A: The Third Commandment: Remember thou keep holy the Sabbath day, commands us to honor God by acts of worship on festivals.
A: In the Old Law they were Saturdays and certain other days regarded as specially solemn by the Jews; in the New Law they are Sundays and other festivals instituted by the Church.
A: Sunday, which means the Lord's Day, was substituted for Saturday, because it was on that day that our Lord rose from the dead.
A: We are commanded to assist devoutly at the Holy Sacrifice of the Mass.
A: A good Christian sanctifies festivals: (1) By attending Christian Doctrine, sermons, and the Divine Office; (2) By frequently and devoutly receiving the sacraments of Penance and the Blessed Eucharist; (3) By the practice of prayer and works of Christian charity.

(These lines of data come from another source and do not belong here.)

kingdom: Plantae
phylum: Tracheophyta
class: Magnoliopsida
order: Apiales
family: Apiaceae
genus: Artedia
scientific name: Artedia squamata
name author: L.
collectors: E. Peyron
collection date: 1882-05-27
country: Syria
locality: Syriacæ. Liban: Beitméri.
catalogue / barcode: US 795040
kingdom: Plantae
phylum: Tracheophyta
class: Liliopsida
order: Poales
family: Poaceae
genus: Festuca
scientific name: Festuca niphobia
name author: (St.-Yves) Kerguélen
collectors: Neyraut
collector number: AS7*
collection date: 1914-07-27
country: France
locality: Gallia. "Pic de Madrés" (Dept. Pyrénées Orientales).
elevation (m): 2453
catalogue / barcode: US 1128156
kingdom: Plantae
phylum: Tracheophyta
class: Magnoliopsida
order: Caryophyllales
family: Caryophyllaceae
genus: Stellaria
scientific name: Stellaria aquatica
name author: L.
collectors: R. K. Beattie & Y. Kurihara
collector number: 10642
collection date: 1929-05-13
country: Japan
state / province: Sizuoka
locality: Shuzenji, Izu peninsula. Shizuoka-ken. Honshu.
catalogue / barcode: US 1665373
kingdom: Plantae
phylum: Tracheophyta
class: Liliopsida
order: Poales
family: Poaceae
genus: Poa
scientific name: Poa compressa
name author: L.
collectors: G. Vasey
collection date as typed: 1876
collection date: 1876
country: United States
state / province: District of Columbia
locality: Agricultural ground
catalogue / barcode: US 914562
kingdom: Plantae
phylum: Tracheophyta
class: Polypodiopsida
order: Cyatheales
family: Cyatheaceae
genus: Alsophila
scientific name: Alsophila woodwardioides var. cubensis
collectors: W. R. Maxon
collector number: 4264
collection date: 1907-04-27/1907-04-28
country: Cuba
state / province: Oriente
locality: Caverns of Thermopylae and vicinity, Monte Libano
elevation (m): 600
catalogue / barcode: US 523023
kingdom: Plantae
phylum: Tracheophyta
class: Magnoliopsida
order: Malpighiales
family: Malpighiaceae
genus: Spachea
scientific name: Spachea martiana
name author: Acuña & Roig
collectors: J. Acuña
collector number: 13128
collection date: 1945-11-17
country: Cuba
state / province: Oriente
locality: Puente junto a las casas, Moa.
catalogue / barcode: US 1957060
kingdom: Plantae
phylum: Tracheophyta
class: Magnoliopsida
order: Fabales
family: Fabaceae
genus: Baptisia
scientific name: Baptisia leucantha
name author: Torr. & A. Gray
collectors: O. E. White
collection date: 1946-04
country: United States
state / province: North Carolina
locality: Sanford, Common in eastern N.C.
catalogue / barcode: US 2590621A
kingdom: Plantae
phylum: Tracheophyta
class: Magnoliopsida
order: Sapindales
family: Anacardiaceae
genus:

A: The Third Commandment forbids servile works and any other works that hinder the worship of God.
A: The servile works forbidden on festivals are those works called manual, that is, those material works in which the body has more part than the mind, such, for instance, as are ordinarily done by servants, laborers, and artisans.
A: One commits a mortal sin by working on festivals; brevity of time, however, will excuse from grave sin.
A: On festivals those works are permitted which are necessary for life, or for the service of God; as well as those done for a grave reason, with leave, when possible, from the Pastor.
A: Servile work is forbidden on festivals in order that we may the better attend to divine worship, and to the care of our souls; And to enable us to rest from toil. Hence innocent recreation is not forbidden.
A: We should above all avoid sin and whatever leads to sin, such as dangerous diversions and dangerous places of amusement.